The leaves and stems will be at their most tender flavor peak when the plant is young in the early spring. Harvest young plants when planning to eat them raw.
Grow Your Own
You don’t have to rely on foraging for purslane, it’s easy to plant and grow in a container garden or at the edge of the landscape. Remember, it’s an invasive plant and will need to be confined within a container or raised bed garden so it won’t overtake other garden plants. If you have a patch of vacant landscape where the plant can grow without interfering with other food plants, that will work very well.
Select a sunny location and sow seeds directly outdoors in spring as soon as the soil can be worked and when the danger of frost has passed. Cover the seeds with one-fourth inch of soil, gently tamp down, and water thoroughly. Don’t water again unless there is a prolonged period of drought. Don’t fertilize plants.

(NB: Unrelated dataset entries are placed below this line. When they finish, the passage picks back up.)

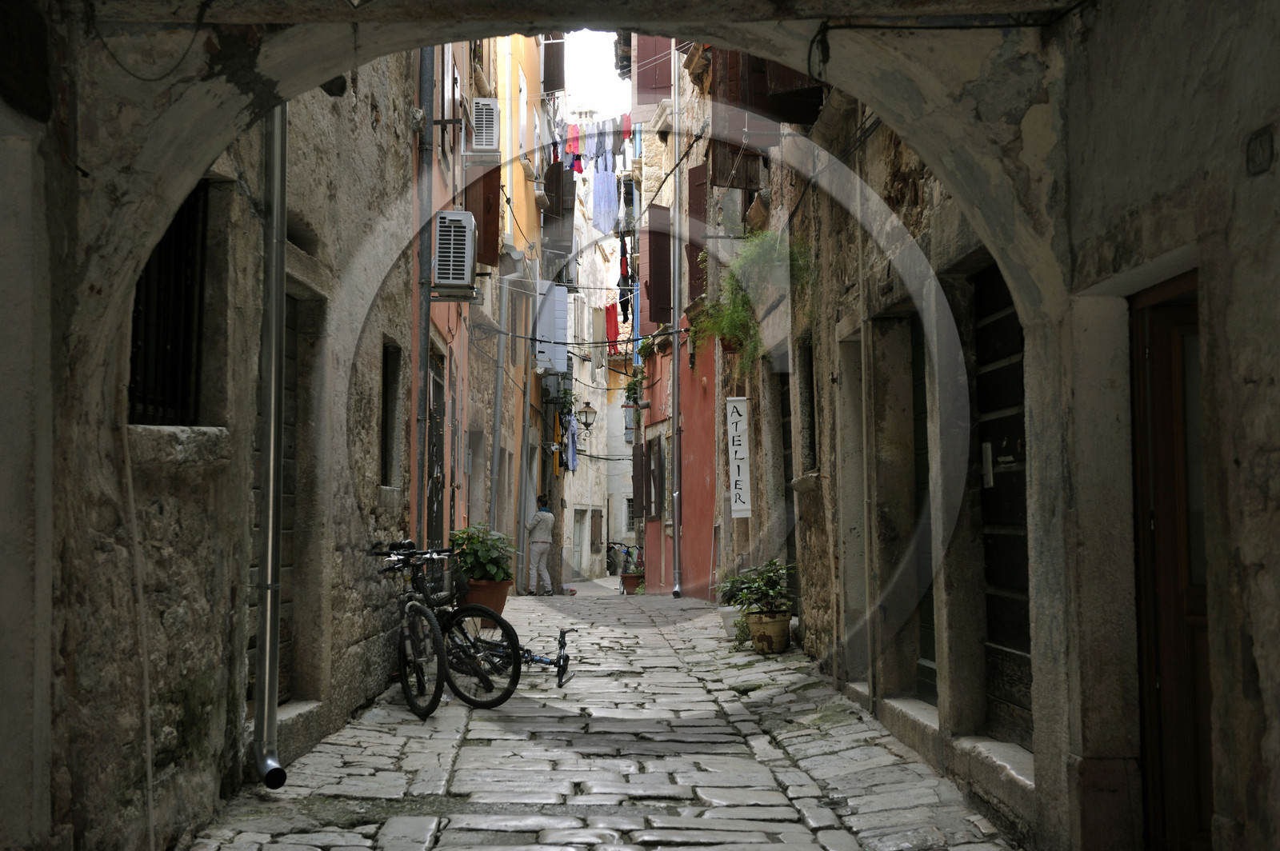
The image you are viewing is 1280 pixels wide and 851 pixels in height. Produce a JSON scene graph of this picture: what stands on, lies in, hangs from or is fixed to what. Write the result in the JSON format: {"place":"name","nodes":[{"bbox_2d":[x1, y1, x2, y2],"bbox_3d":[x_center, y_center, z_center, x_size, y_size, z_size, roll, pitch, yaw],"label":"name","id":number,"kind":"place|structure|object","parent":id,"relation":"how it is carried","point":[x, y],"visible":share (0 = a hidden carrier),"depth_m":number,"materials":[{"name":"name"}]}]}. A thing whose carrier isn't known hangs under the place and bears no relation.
{"place":"outdoors","nodes":[
{"label":"outdoors","id":0,"kind":"place"},
{"bbox_2d":[11,11,422,850],"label":"left wall","id":1,"kind":"structure","parent":0,"point":[362,638],"depth_m":7.15,"materials":[{"name":"grey stone"}]},
{"bbox_2d":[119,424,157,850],"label":"cable","id":2,"kind":"object","parent":1,"relation":"attached to","point":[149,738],"visible":0.95,"depth_m":6.05,"materials":[{"name":"white plastic"}]},
{"bbox_2d":[126,178,207,427],"bbox_3d":[-1.830,-0.509,6.707,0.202,1.150,1.003,0,-4,-2],"label":"barred window","id":3,"kind":"structure","parent":1,"relation":"in","point":[144,403],"depth_m":6.96,"materials":[{"name":"black metal"}]},
{"bbox_2d":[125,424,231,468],"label":"window sill","id":4,"kind":"structure","parent":1,"relation":"attached to","point":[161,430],"materials":[{"name":"stone"}]},
{"bbox_2d":[252,100,287,790],"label":"drainpipe","id":5,"kind":"object","parent":1,"relation":"attached to","point":[262,602],"visible":0.81,"depth_m":7.72,"materials":[{"name":"grey metal"}]},
{"bbox_2d":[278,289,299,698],"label":"door","id":6,"kind":"structure","parent":1,"relation":"in","point":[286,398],"depth_m":9.14,"materials":[{"name":"brown wood"}]},
{"bbox_2d":[379,337,400,487],"bbox_3d":[-1.718,-0.044,11.662,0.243,1.133,0.816,0,-4,-2],"label":"window","id":7,"kind":"structure","parent":1,"relation":"in","point":[384,462],"depth_m":11.99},
{"bbox_2d":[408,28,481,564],"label":"orange building","id":8,"kind":"structure","parent":0,"point":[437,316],"depth_m":18.69,"materials":[{"name":"orange paint"}]},
{"bbox_2d":[413,38,435,541],"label":"drainpipe","id":9,"kind":"object","parent":8,"relation":"attached to","point":[426,318],"visible":0.69,"depth_m":14.54,"materials":[{"name":"grey metal"}]},
{"bbox_2d":[425,344,445,549],"bbox_3d":[-1.862,0.677,16.108,0.161,2.741,1.442,0,-4,-2],"label":"door","id":10,"kind":"structure","parent":8,"relation":"in","point":[439,442],"depth_m":16.43,"materials":[{"name":"wood"}]},
{"bbox_2d":[431,211,477,299],"bbox_3d":[-1.640,-1.451,15.588,0.417,0.788,0.812,0,-4,-2],"label":"air conditioner","id":11,"kind":"object","parent":8,"relation":"attached to","point":[452,229],"visible":0.95,"depth_m":15.25,"materials":[{"name":"white plastic"}]},
{"bbox_2d":[468,97,500,158],"bbox_3d":[-1.741,-3.205,19.630,0.414,0.721,0.698,0,-4,-2],"label":"air conditioner","id":12,"kind":"object","parent":8,"relation":"attached to","point":[484,113],"visible":0.93,"depth_m":19.29,"materials":[{"name":"white plastic"}]},
{"bbox_2d":[469,164,500,263],"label":"wooden shutter","id":13,"kind":"object","parent":8,"relation":"attached to","point":[490,229],"visible":0.53,"depth_m":20.59,"materials":[{"name":"brown wood"}]},
{"bbox_2d":[472,28,554,585],"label":"yellow building","id":14,"kind":"structure","parent":0,"point":[522,185],"depth_m":29.25,"materials":[{"name":"yellow paint"}]},
{"bbox_2d":[487,273,508,558],"bbox_3d":[-1.898,-0.001,23.871,0.208,5.133,0.179,0,-4,-2],"label":"drainpipe","id":15,"kind":"object","parent":14,"relation":"attached to","point":[494,458],"visible":0.88,"depth_m":23.81,"materials":[{"name":"grey metal"}]},
{"bbox_2d":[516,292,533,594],"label":"drainpipe","id":16,"kind":"object","parent":14,"relation":"attached to","point":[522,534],"visible":0.95,"depth_m":27.42,"materials":[{"name":"grey metal"}]},
{"bbox_2d":[535,282,567,374],"bbox_3d":[-1.488,-1.562,29.626,0.547,1.664,1.023,0,-4,-2],"label":"shutter","id":17,"kind":"object","parent":14,"relation":"attached to","point":[559,291],"visible":0.86,"depth_m":29.25,"materials":[{"name":"white wood"}]},
{"bbox_2d":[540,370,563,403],"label":"air conditioner","id":18,"kind":"object","parent":14,"relation":"attached to","point":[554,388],"visible":0.88,"depth_m":30.07,"materials":[{"name":"grey metal"}]},
{"bbox_2d":[542,38,564,93],"bbox_3d":[-1.460,-6.298,30.004,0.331,1.899,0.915,0,-4,-2],"label":"shutter","id":19,"kind":"object","parent":14,"relation":"attached to","point":[554,78],"visible":0.61,"depth_m":29.64,"materials":[{"name":"brown wood"}]},
{"bbox_2d":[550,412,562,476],"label":"yellow cloth","id":20,"kind":"object","parent":14,"relation":"hanging from","point":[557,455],"visible":0.87,"depth_m":30.71,"materials":[{"name":"fabric"}]},
{"bbox_2d":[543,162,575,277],"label":"dark shutter","id":21,"kind":"object","parent":14,"relation":"attached to","point":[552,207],"visible":0.69,"depth_m":31.28,"materials":[{"name":"brown wood"}]},
{"bbox_2d":[563,413,579,470],"bbox_3d":[-1.306,0.346,34.034,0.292,1.089,1.089,0,-4,-2],"label":"blue cloth","id":22,"kind":"object","parent":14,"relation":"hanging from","point":[572,453],"visible":0.78,"depth_m":33.76,"materials":[{"name":"blue fabric"}]},
{"bbox_2d":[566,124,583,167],"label":"red garment","id":23,"kind":"object","parent":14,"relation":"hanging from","point":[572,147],"visible":0.59,"depth_m":28.00,"materials":[{"name":"pink fabric"}]},
{"bbox_2d":[548,113,634,170],"bbox_3d":[-0.733,-4.487,28.148,2.206,0.965,1.213,0,-4,-2],"label":"laundry","id":24,"kind":"object","parent":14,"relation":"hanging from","point":[570,147],"visible":0.57,"depth_m":28.07,"materials":[{"name":"fabric"}]},
{"bbox_2d":[591,166,616,233],"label":"cloth","id":25,"kind":"object","parent":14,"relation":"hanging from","point":[605,197],"visible":0.74,"depth_m":31.31,"materials":[{"name":"blue fabric"}]},
{"bbox_2d":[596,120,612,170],"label":"garment","id":26,"kind":"object","parent":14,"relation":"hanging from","point":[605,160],"visible":0.69,"depth_m":28.17,"materials":[{"name":"fabric"}]},
{"bbox_2d":[560,150,630,583],"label":"white building","id":27,"kind":"structure","parent":0,"point":[599,370],"materials":[{"name":"white stone"}]},
{"bbox_2d":[569,502,583,577],"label":"door","id":28,"kind":"structure","parent":27,"relation":"in","point":[577,559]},
{"bbox_2d":[575,400,597,434],"bbox_3d":[-1.031,-0.142,33.980,0.526,0.795,0.444,0,-4,-2],"label":"street lamp","id":29,"kind":"object","parent":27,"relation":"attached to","point":[585,410],"visible":0.96,"depth_m":33.87,"materials":[{"name":"black metal"}]},
{"bbox_2d":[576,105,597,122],"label":"chimney","id":30,"kind":"object","parent":27,"relation":"on","point":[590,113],"visible":0.36,"depth_m":38.95,"materials":[{"name":"white stone"}]},
{"bbox_2d":[604,302,619,351],"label":"red cloth","id":31,"kind":"object","parent":27,"relation":"hanging from","point":[612,323],"visible":0.65,"depth_m":38.40,"materials":[{"name":"red fabric"}]},
{"bbox_2d":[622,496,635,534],"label":"window","id":32,"kind":"structure","parent":27,"relation":"in","point":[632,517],"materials":[{"name":"grey"}]},
{"bbox_2d":[560,30,634,122],"label":"sky","id":33,"kind":"structure","parent":0,"point":[614,82],"materials":[{"name":"white"}]},
{"bbox_2d":[182,584,1022,850],"label":"stone pavement","id":34,"kind":"structure","parent":0,"point":[622,641],"materials":[{"name":"grey stone"}]},
{"bbox_2d":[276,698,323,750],"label":"doorstep","id":35,"kind":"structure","parent":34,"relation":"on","point":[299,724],"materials":[{"name":"grey stone"}]},
{"bbox_2d":[368,542,519,716],"bbox_3d":[-1.198,1.154,10.391,0.628,1.022,1.602,-1,-4,17],"label":"bicycle","id":36,"kind":"object","parent":34,"relation":"on","point":[406,611],"visible":0.87,"depth_m":10.26,"materials":[{"name":"black metal"}]},
{"bbox_2d":[461,577,511,624],"bbox_3d":[-1.453,1.649,16.496,0.548,0.391,0.551,0,-4,-2],"label":"flower pot","id":37,"kind":"object","parent":34,"relation":"on","point":[502,591],"visible":0.58,"depth_m":16.29,"materials":[{"name":"ceramic"}]},
{"bbox_2d":[450,521,517,582],"bbox_3d":[-1.474,1.223,16.592,0.766,0.619,0.766,0,-4,-2],"label":"potted plant","id":38,"kind":"object","parent":37,"relation":"in","point":[479,542],"visible":0.8,"depth_m":16.43,"materials":[{"name":"green plant"}]},
{"bbox_2d":[465,622,577,692],"bbox_3d":[-0.816,1.566,12.133,0.965,0.486,0.543,-2,-4,22],"label":"bicycle","id":39,"kind":"object","parent":34,"relation":"on","point":[532,658],"visible":0.58,"depth_m":12.02,"materials":[{"name":"metal"}]},
{"bbox_2d":[524,494,555,594],"bbox_3d":[-1.551,1.862,27.140,0.590,1.558,0.679,3,-5,-38],"label":"man","id":40,"kind":"object","parent":34,"relation":"on","point":[545,539],"visible":0.99,"depth_m":26.93},
{"bbox_2d":[604,540,641,575],"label":"bicycle","id":41,"kind":"object","parent":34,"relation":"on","point":[630,554],"visible":0.61,"depth_m":43.35,"materials":[{"name":"black metal"}]},
{"bbox_2d":[620,570,645,594],"bbox_3d":[-0.093,2.700,30.352,0.535,0.407,0.543,0,-4,-2],"label":"flower pot","id":42,"kind":"object","parent":34,"relation":"on","point":[630,577],"visible":0.82,"depth_m":30.16,"materials":[{"name":"ceramic"}]},
{"bbox_2d":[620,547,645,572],"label":"potted plant","id":43,"kind":"object","parent":42,"relation":"in","point":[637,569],"visible":0.59,"depth_m":31.62,"materials":[{"name":"plant"}]},
{"bbox_2d":[716,606,743,638],"bbox_3d":[0.872,1.728,15.488,0.393,0.268,0.402,0,-4,-2],"label":"white pot","id":44,"kind":"object","parent":34,"relation":"on","point":[727,609],"visible":0.53,"depth_m":15.35,"materials":[{"name":"white"}]},
{"bbox_2d":[745,608,791,654],"bbox_3d":[1.007,1.609,13.772,0.406,0.320,0.413,0,-4,-2],"label":"flower pot","id":45,"kind":"object","parent":34,"relation":"on","point":[782,643],"visible":0.89,"depth_m":13.61,"materials":[{"name":"ceramic"}]},
{"bbox_2d":[717,558,793,613],"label":"potted plant","id":46,"kind":"object","parent":45,"relation":"in","point":[775,584],"visible":0.89,"depth_m":14.12,"materials":[{"name":"green plant"}]},
{"bbox_2d":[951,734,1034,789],"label":"doorstep","id":47,"kind":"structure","parent":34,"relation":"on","point":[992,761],"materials":[{"name":"grey stone"}]},
{"bbox_2d":[7,0,1275,845],"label":"stone archway","id":48,"kind":"structure","parent":0,"point":[49,403],"depth_m":5.31,"materials":[{"name":"stone"}]},
{"bbox_2d":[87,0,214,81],"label":"cable","id":49,"kind":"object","parent":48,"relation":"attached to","point":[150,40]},
{"bbox_2d":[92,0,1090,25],"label":"wooden beam","id":50,"kind":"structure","parent":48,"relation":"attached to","point":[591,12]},
{"bbox_2d":[1129,271,1211,850],"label":"wooden door","id":51,"kind":"structure","parent":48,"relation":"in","point":[1196,735],"depth_m":5.36,"materials":[{"name":"brown wood"}]},
{"bbox_2d":[1245,127,1274,176],"bbox_3d":[1.492,-0.652,4.263,0.037,0.119,0.126,0,-4,-2],"label":"number plate","id":52,"kind":"object","parent":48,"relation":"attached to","point":[1263,147],"visible":0.96,"depth_m":4.26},
{"bbox_2d":[633,39,729,598],"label":"red building","id":53,"kind":"structure","parent":0,"point":[698,482],"depth_m":25.11,"materials":[{"name":"red paint"}]},
{"bbox_2d":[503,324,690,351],"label":"cable","id":54,"kind":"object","parent":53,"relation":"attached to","point":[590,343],"visible":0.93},
{"bbox_2d":[616,236,632,326],"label":"hanging clothes","id":55,"kind":"object","parent":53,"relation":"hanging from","point":[625,296],"visible":0.6,"depth_m":30.37,"materials":[{"name":"fabric"}]},
{"bbox_2d":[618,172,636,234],"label":"laundry","id":56,"kind":"object","parent":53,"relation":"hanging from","point":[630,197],"visible":0.57,"depth_m":31.83,"materials":[{"name":"fabric"}]},
{"bbox_2d":[621,364,646,408],"bbox_3d":[-0.059,-0.615,30.323,0.595,0.858,0.769,0,-4,-2],"label":"hanging plant","id":57,"kind":"object","parent":53,"relation":"attached to","point":[630,390],"visible":0.77,"depth_m":30.20,"materials":[{"name":"green plant"}]},
{"bbox_2d":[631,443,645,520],"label":"shutter","id":58,"kind":"object","parent":53,"relation":"attached to","point":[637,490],"visible":0.82,"depth_m":30.79,"materials":[{"name":"brown wood"}]},
{"bbox_2d":[634,432,663,522],"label":"window","id":59,"kind":"structure","parent":53,"relation":"in","point":[650,502],"depth_m":28.13,"materials":[{"name":"brown wood"}]},
{"bbox_2d":[632,35,672,105],"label":"shutter","id":60,"kind":"object","parent":53,"relation":"attached to","point":[645,90],"visible":0.54,"depth_m":25.91,"materials":[{"name":"red wood"}]},
{"bbox_2d":[645,204,671,326],"bbox_3d":[0.265,-2.213,24.785,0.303,1.913,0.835,0,-4,-2],"label":"shutter","id":61,"kind":"object","parent":53,"relation":"attached to","point":[660,309],"visible":0.8,"depth_m":24.55,"materials":[{"name":"brown wood"}]},
{"bbox_2d":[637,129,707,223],"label":"cable","id":62,"kind":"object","parent":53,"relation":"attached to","point":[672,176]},
{"bbox_2d":[669,38,683,595],"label":"drainpipe","id":63,"kind":"object","parent":53,"relation":"attached to","point":[677,589],"visible":0.96,"depth_m":25.12,"materials":[{"name":"grey metal"}]},
{"bbox_2d":[684,160,707,306],"bbox_3d":[0.691,-2.209,20.975,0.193,1.935,0.991,0,-4,-2],"label":"shutter","id":64,"kind":"object","parent":53,"relation":"attached to","point":[692,251],"visible":0.6,"depth_m":20.78,"materials":[{"name":"brown wood"}]},
{"bbox_2d":[748,68,1055,832],"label":"right wall","id":65,"kind":"structure","parent":0,"point":[873,152],"depth_m":9.61,"materials":[{"name":"stone"}]},
{"bbox_2d":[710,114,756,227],"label":"wooden shutter","id":66,"kind":"object","parent":65,"relation":"attached to","point":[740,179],"visible":0.56,"depth_m":16.92,"materials":[{"name":"brown wood"}]},
{"bbox_2d":[725,396,751,518],"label":"sign","id":67,"kind":"object","parent":65,"relation":"attached to","point":[738,442],"visible":0.98,"depth_m":17.40,"materials":[{"name":"white"}]},
{"bbox_2d":[688,230,807,372],"bbox_3d":[0.922,-0.997,14.920,0.987,1.267,1.214,0,-4,-2],"label":"hanging plant","id":68,"kind":"object","parent":65,"relation":"attached to","point":[740,316],"visible":0.67,"depth_m":14.80,"materials":[{"name":"green plant"}]},
{"bbox_2d":[713,48,824,125],"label":"wooden shutter","id":69,"kind":"object","parent":65,"relation":"attached to","point":[785,115],"visible":0.35,"depth_m":13.08,"materials":[{"name":"brown wood"}]},
{"bbox_2d":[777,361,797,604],"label":"door","id":70,"kind":"structure","parent":65,"relation":"in","point":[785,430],"depth_m":15.09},
{"bbox_2d":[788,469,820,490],"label":"window sill","id":71,"kind":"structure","parent":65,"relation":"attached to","point":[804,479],"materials":[{"name":"grey stone"}]},
{"bbox_2d":[800,338,816,474],"bbox_3d":[1.261,-0.073,12.386,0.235,1.155,0.910,0,-4,-2],"label":"window","id":72,"kind":"structure","parent":65,"relation":"in","point":[807,378],"depth_m":12.79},
{"bbox_2d":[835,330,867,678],"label":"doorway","id":73,"kind":"structure","parent":65,"relation":"in","point":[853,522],"depth_m":10.90,"materials":[{"name":"grey stone"}]},
{"bbox_2d":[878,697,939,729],"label":"doorstep","id":74,"kind":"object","parent":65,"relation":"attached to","point":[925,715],"visible":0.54,"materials":[{"name":"grey stone"}]},
{"bbox_2d":[909,309,936,705],"bbox_3d":[1.495,0.434,9.035,0.151,2.249,1.027,0,-4,-2],"label":"door","id":75,"kind":"structure","parent":65,"relation":"in","point":[922,428],"depth_m":9.40,"materials":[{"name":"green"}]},
{"bbox_2d":[973,254,1033,750],"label":"wooden door","id":76,"kind":"structure","parent":65,"relation":"in","point":[1018,577],"depth_m":7.62,"materials":[{"name":"wood"}]},
{"bbox_2d":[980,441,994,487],"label":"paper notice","id":77,"kind":"object","parent":76,"relation":"attached to","point":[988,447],"visible":0.81,"depth_m":7.45,"materials":[{"name":"white paper"}]}
]}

Purslane can also be grown from cuttings quiet well. If you can cut stems close to the main stem with several sets of leaves that will be best. Cut the lower sets of leaves from the stem keeping at least two sets of leaves on the top of the stem. Stick the part of the stem stripped of leaves into a pot filled with rich moist potting mix. Keep the cuttings out of direct sun and the potting mix moist for several weeks
Spurges is a poisonous plant that looks like purslane but has one distinguishing difference – when the stem or leaves are broken it will ooze a sticky white substance. Spurges is also not a succulant so the leaves are thinner and the plant is hairy.